Problem -
Update the part that opens with the line containing "haklı fesih davalarıyla" and closes with the line containing "için izlemeniz gereken" so that "makalede" becomes "yazıda", leaving everything else unchanged.

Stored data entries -

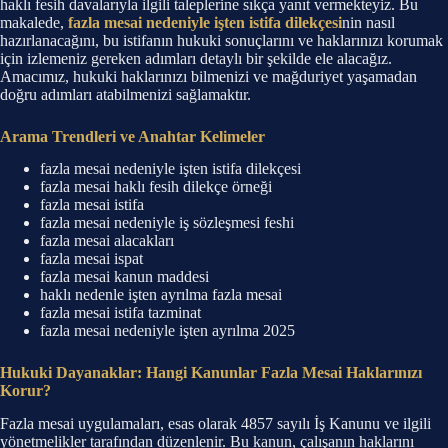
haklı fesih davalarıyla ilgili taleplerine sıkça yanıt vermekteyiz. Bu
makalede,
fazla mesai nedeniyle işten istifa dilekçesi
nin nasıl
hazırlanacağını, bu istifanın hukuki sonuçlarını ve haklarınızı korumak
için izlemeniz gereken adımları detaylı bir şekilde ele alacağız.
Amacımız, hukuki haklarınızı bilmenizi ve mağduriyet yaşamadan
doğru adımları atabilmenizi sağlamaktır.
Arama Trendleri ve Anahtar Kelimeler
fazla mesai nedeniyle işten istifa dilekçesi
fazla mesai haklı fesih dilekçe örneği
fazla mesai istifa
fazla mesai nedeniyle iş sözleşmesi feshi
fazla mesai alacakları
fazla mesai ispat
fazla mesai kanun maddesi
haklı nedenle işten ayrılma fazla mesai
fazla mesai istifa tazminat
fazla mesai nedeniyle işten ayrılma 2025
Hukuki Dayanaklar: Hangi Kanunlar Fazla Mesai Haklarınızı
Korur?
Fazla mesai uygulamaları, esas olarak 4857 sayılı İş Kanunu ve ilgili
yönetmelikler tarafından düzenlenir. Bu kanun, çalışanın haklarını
--
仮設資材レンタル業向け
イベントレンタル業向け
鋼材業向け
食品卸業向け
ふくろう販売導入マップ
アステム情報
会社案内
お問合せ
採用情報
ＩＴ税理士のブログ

Worked solution -
haklı fesih davalarıyla ilgili taleplerine sıkça yanıt vermekteyiz. Bu
yazıda,
fazla mesai nedeniyle işten istifa dilekçesi
nin nasıl
hazırlanacağını, bu istifanın hukuki sonuçlarını ve haklarınızı korumak
için izlemeniz gereken adımları detaylı bir şekilde ele alacağız.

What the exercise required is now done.